* Text to read *
↓
[BUG]`assert param.ds_status == ZeroParamStatus.AVAILABLE, param.ds_summary()` when training deepspeed-chat step3 with ZeRO3 and a larger `generation_batches`

GoSz commented 11 months ago

Describe the bug When training Deepspeed-Chat Step3 with ZeRO3(without hybrid-engine), if we set generation_batches >= 3 or generation_batches >= 2 and ppo_epochs >= 2, deepspeed will raise assert param.ds_status == ZeroParamStatus.AVAILABLE, param.ds_summary() during generate_experience in the second step.

Log output

***** Running training *****
Beginning of Epoch 1/1, Total Generation Batches 954
[2023-10-18 06:02:18,170] [INFO] [loss_scaler.py:190:update_scale] [deepspeed] OVERFLOW! Rank 0 Skipping step. Attempted loss scale: 65536, but hysteresis is 2. Reducing hysteresis to 1
[2023-10-18 06:02:18,977] [INFO] [loss_scaler.py:190:update_scale] [deepspeed] OVERFLOW! Rank 0 Skipping step. Attempted loss scale: 65536, but hysteresis is 2. Reducing hysteresis to 1
Invalidate trace cache @ step 271: expected module 2, but got module 271
[2023-10-18 06:02:19,948] [INFO] [loss_scaler.py:183:update_scale] [deepspeed] OVERFLOW! Rank 0 Skipping step. Attempted loss scale: 65536, reducing to 32768
Invalidate trace cache @ step 271: expected module 815, but got module 814
[2023-10-18 06:02:21,398] [INFO] [loss_scaler.py:183:update_scale] [deepspeed] OVERFLOW! Rank 0 Skipping step. Attempted loss scale: 65536, reducing to 32768
Epoch: 0 | Step: 2 | PPO Epoch: 1 | Actor Loss: 0.032704671223958336 | Critic Loss: 0.0035425821940104165 | Unsupervised Loss: 0.0
End-to-End => Latency: 100.65s, TFLOPs: 0.79, Samples/sec: 0.95, Time/seq 1.05s, Batch Size: 96, Total Seq. Length: 512
Generation => Latency: 30.45s, Per-token Latency 118.94 ms, TFLOPs: 0.18, BW: 22.12 GB/sec, Answer Seq. Length: 256
Training   => Latency: 9.30s, TFLOPs: 6.74
Actor Model Parameters => 1.316 B, Critic Model Parameters => 0.331 B
Average reward score: -0.4375
-------------------------------------------------------------------------------------
Traceback (most recent call last):
  File "/root/test/DeepSpeedExamples/applications/DeepSpeed-Chat/training/step3_rlhf_finetuning/main.py", line 660, in <module>
    main()
↑
* Required task A *
From the bug report, list every full timestamp (date and time) that begins a log line.

* Dataset entries *
↓
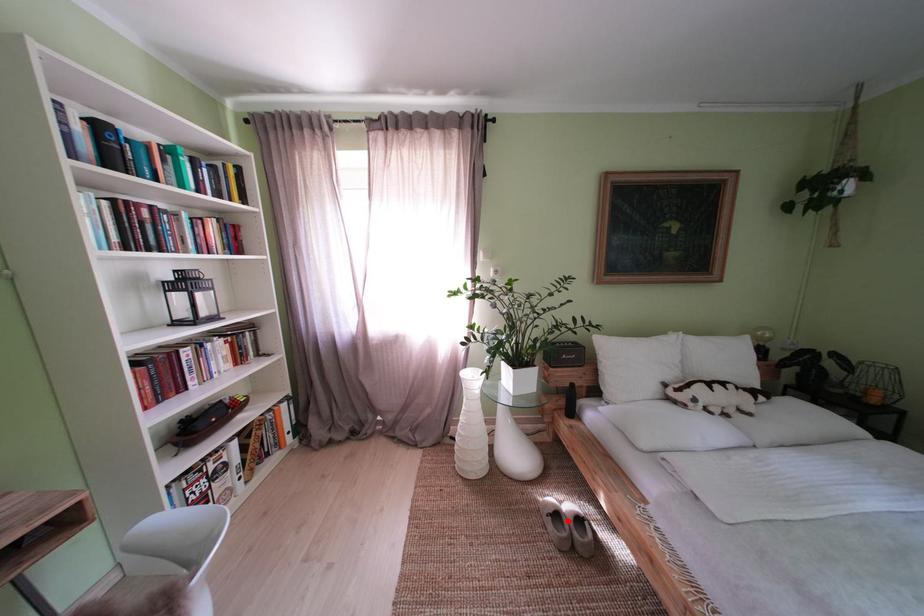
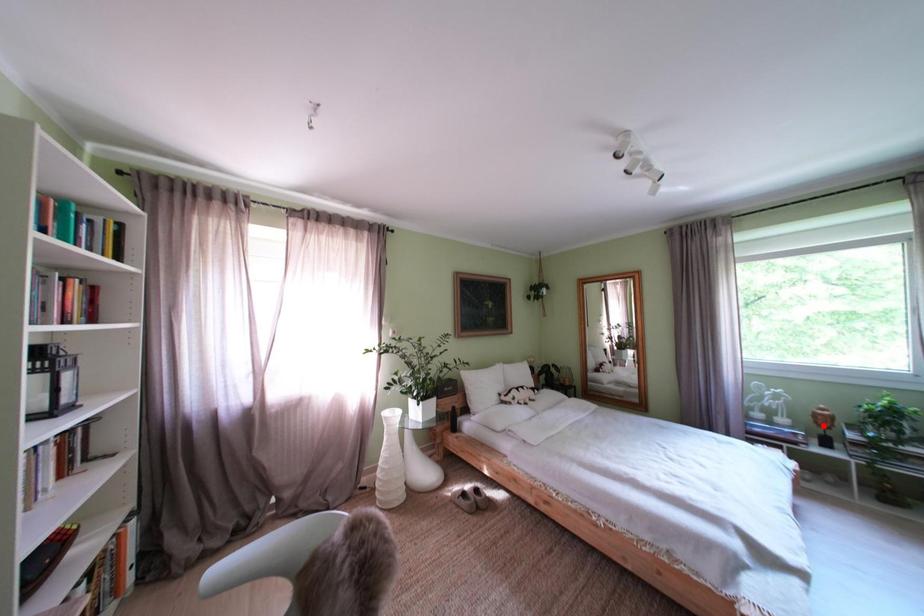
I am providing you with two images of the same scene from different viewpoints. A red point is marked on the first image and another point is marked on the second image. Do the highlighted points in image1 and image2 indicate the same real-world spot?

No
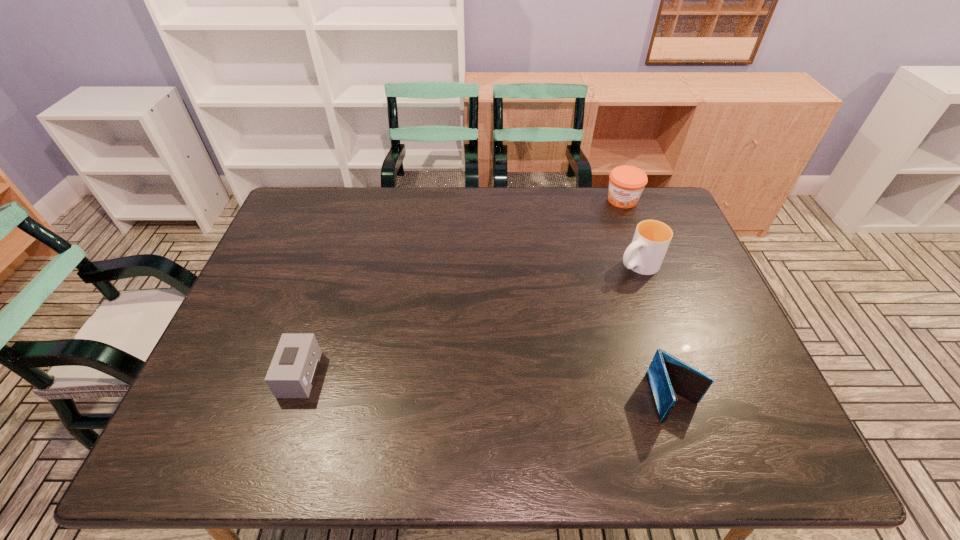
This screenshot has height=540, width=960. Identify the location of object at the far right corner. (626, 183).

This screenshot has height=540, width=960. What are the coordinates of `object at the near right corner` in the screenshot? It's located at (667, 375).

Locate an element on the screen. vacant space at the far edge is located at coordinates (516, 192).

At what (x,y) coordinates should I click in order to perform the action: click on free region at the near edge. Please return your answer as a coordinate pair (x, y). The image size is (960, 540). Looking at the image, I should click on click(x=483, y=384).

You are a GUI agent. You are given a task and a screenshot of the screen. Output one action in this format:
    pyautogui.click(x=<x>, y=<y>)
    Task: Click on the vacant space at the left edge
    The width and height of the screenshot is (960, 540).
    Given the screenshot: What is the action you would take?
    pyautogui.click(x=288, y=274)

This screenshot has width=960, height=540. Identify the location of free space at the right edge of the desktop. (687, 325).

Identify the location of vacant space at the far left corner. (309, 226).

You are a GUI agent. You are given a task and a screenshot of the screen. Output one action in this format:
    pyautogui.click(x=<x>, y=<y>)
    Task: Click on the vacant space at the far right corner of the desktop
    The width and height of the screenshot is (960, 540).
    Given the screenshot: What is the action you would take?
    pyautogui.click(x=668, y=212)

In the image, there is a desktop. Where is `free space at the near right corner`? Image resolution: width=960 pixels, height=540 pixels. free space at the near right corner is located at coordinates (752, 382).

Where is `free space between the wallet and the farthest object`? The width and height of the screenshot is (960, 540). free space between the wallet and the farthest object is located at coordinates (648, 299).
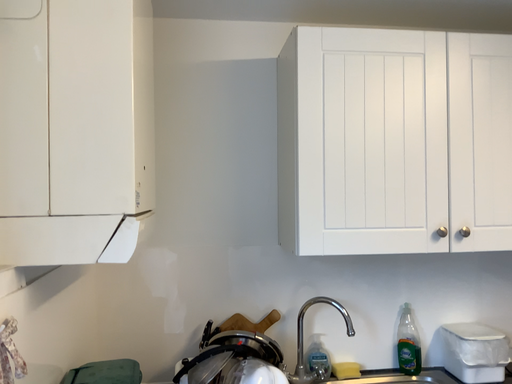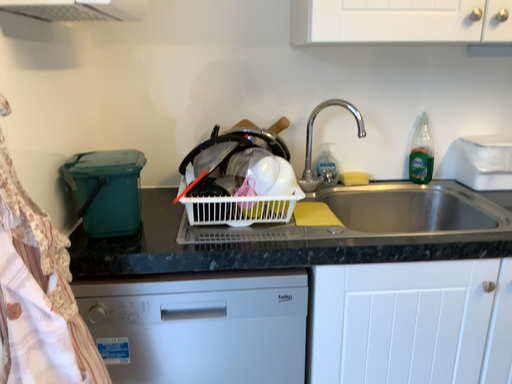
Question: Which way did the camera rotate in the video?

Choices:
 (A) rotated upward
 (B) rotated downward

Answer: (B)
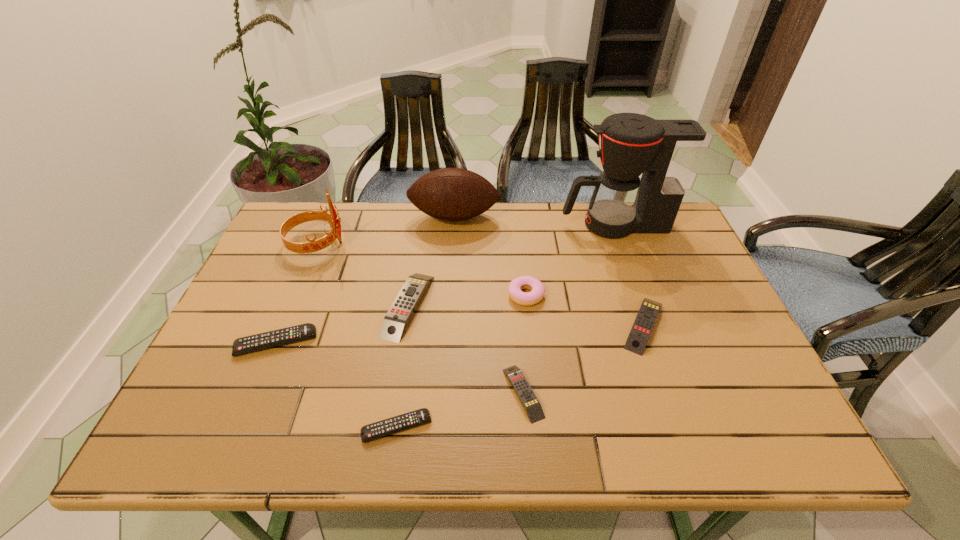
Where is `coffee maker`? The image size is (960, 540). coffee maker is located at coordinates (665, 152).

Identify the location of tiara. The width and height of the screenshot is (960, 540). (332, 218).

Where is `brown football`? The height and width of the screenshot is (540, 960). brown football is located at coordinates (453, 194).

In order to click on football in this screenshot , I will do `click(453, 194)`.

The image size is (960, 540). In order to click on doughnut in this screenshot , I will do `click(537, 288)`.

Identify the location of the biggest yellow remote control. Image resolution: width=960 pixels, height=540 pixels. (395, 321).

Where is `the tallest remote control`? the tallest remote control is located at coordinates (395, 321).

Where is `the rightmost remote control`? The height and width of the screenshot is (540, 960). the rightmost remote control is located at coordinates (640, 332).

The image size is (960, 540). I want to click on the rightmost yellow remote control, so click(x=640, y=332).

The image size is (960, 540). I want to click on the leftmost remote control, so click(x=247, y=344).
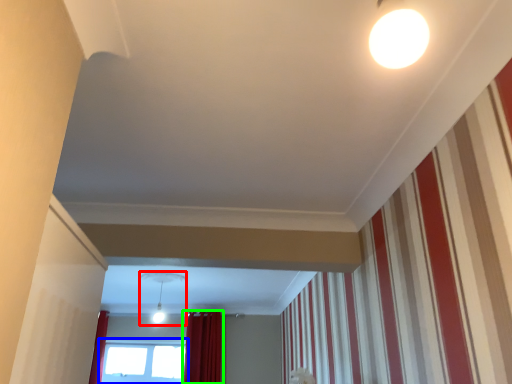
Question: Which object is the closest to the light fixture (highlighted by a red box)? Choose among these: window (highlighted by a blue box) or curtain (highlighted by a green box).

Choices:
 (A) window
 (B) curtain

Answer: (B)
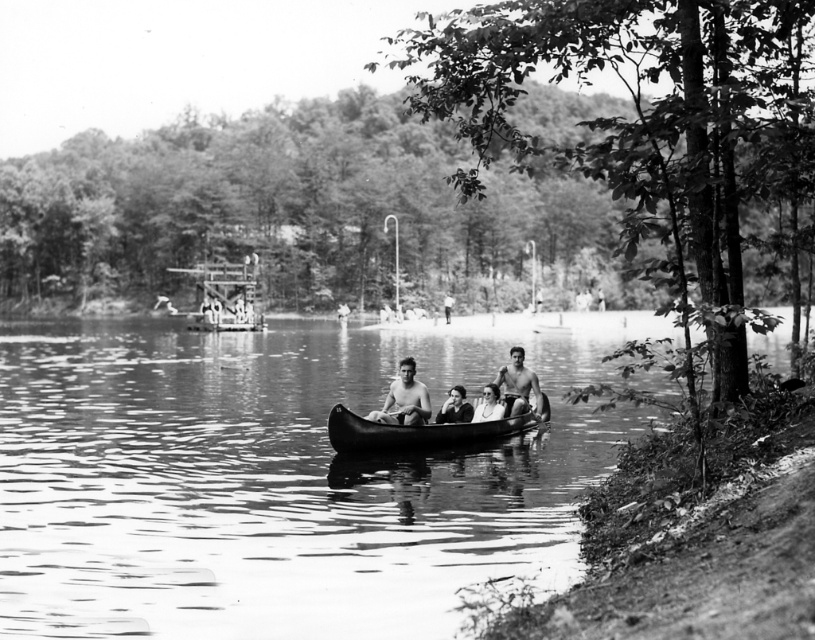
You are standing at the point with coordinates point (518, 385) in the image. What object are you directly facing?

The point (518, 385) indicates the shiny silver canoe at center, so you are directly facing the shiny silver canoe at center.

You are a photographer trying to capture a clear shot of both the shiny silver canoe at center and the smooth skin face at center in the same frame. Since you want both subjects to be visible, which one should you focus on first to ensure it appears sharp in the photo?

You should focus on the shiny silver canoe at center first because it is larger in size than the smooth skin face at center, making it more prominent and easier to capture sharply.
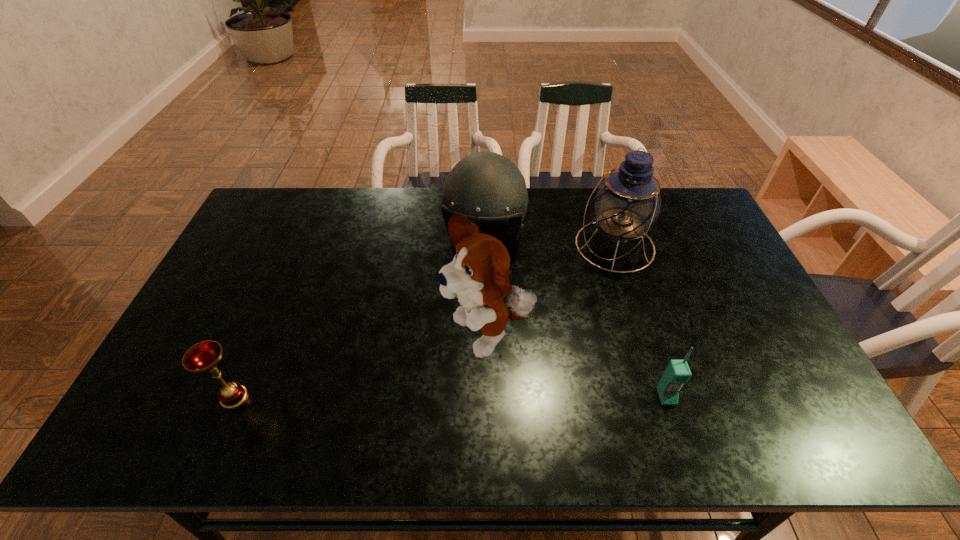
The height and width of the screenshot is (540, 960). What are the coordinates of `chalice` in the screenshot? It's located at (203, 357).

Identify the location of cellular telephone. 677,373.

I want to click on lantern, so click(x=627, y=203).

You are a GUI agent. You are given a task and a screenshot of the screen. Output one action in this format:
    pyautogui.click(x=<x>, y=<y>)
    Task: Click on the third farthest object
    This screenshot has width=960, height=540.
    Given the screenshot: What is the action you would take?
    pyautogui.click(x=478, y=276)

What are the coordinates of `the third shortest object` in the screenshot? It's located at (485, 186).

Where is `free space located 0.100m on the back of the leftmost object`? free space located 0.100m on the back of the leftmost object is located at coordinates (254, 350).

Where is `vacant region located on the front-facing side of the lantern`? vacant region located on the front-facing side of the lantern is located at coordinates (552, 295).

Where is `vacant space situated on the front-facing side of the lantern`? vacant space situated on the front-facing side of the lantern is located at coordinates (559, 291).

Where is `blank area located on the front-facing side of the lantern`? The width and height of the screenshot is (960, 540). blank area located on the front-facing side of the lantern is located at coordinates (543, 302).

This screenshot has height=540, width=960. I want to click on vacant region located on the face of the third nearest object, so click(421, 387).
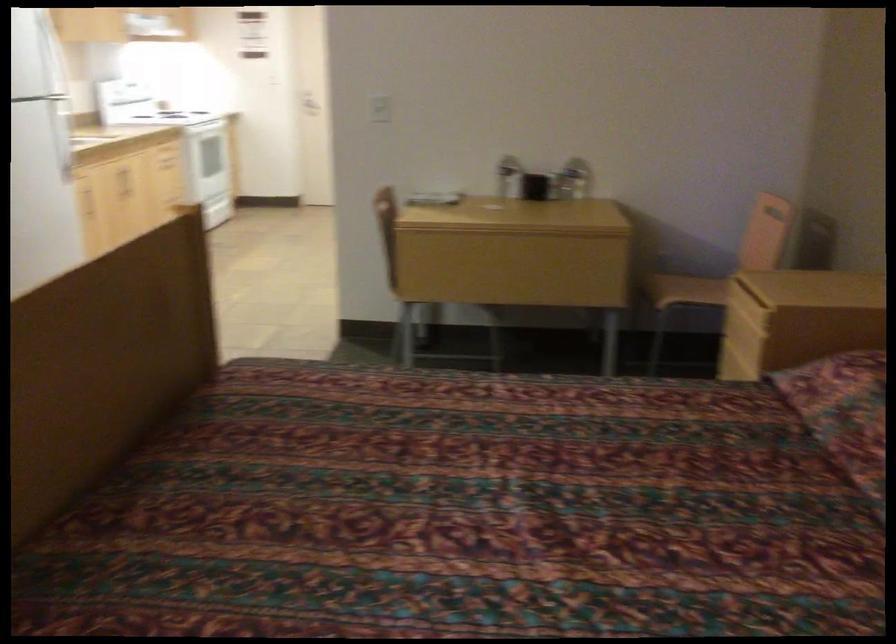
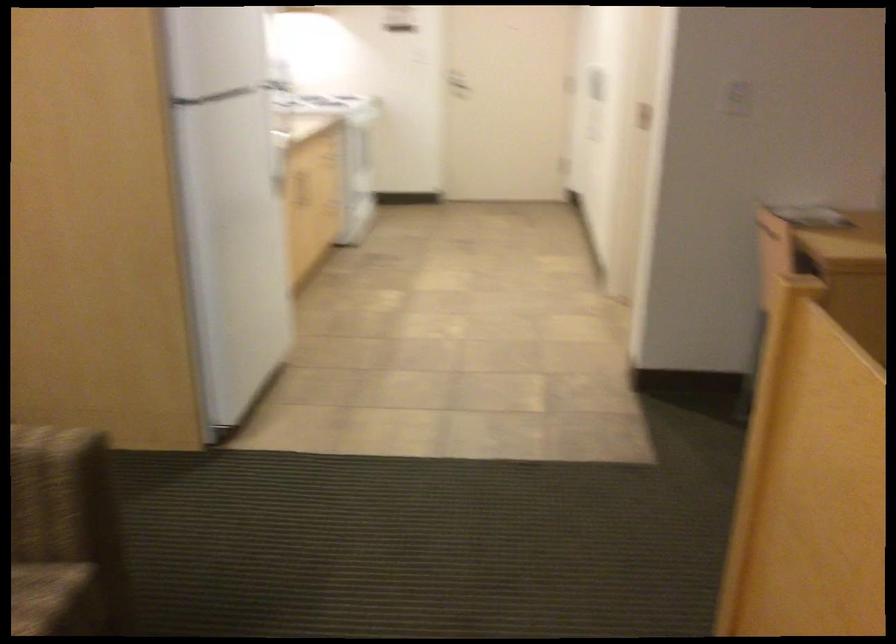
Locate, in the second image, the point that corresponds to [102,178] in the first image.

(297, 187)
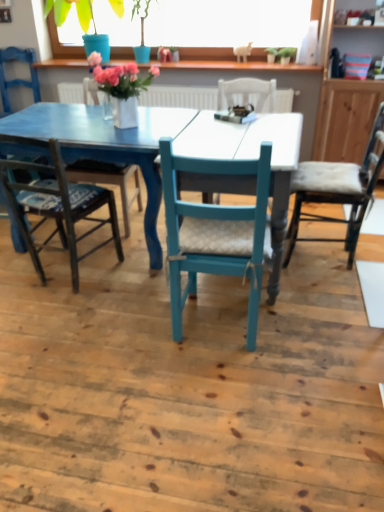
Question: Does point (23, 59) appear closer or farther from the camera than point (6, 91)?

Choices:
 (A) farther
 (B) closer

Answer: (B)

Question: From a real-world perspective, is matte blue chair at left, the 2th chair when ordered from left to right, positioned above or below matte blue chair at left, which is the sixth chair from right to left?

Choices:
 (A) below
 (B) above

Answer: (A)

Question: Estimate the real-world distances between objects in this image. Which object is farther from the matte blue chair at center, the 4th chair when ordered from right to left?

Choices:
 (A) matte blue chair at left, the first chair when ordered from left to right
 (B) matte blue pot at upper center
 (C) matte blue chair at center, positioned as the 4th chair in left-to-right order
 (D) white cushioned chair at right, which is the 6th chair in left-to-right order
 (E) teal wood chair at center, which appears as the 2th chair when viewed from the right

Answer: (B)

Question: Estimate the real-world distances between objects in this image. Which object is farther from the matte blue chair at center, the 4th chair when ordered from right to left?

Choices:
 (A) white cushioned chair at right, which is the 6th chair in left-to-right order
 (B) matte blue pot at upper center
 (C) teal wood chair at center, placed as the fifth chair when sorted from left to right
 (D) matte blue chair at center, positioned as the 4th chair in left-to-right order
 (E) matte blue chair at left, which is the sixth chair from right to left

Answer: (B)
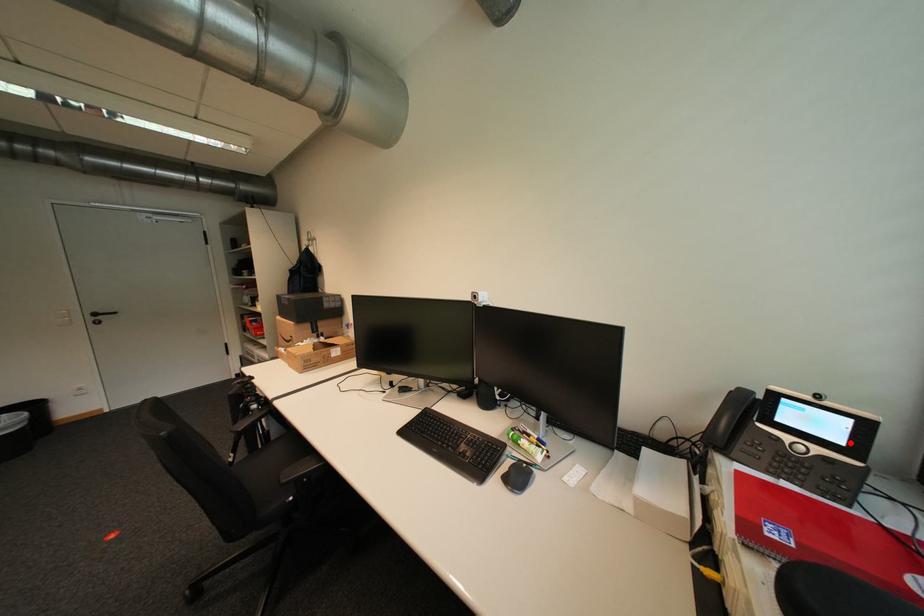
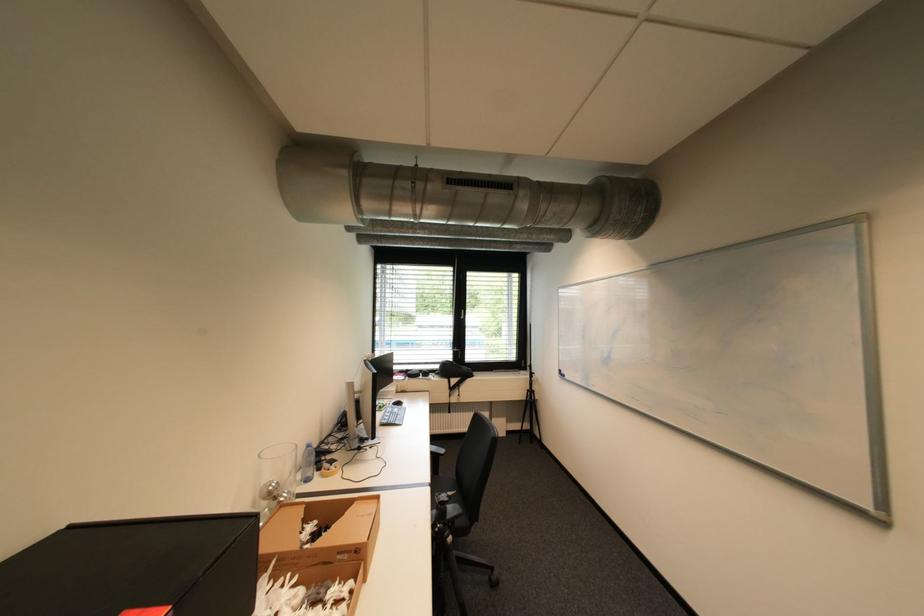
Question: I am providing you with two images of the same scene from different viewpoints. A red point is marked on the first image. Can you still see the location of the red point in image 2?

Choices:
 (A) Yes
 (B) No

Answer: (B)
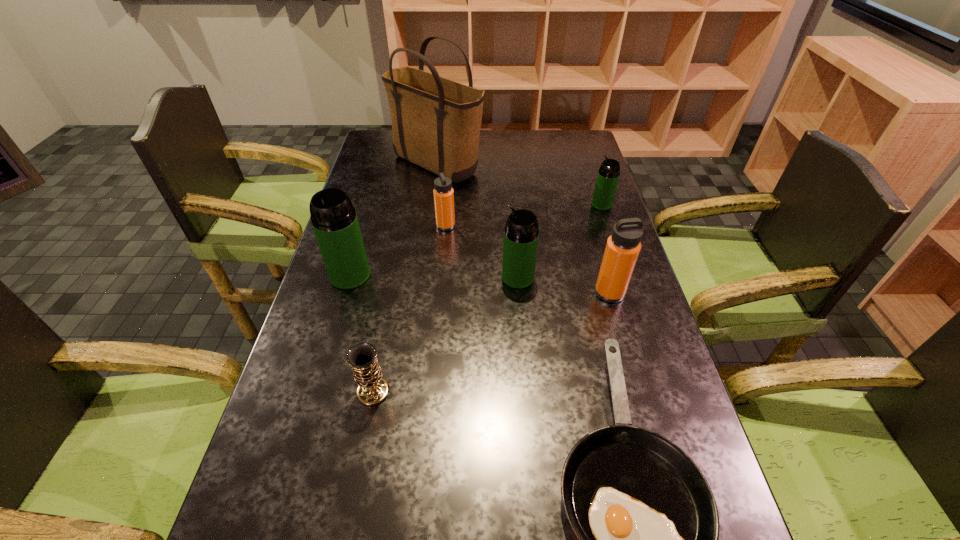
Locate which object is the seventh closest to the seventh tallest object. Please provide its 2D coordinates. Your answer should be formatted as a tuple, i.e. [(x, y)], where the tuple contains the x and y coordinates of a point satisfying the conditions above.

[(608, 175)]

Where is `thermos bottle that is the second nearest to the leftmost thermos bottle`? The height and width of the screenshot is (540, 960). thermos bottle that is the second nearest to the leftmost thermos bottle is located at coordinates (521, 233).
↑
* Required task B *
Identify each line in the rows that contains the word "scene", treating uppercase and lowercase as different, and copy those lines.

* Written answer A *
2023-10-18 06:02:18,170
2023-10-18 06:02:18,977
2023-10-18 06:02:19,948
2023-10-18 06:02:21,398

* Written answer B *
I am providing you with two images of the same scene from different viewpoints. A red point is marked on the first image and another point is marked on the second image. Do the highlighted points in image1 and image2 indicate the same real-world spot?
Question: I am providing you with two images of the same scene from different viewpoints. A red point is marked on the first image. Can you still see the location of the red point in image 2?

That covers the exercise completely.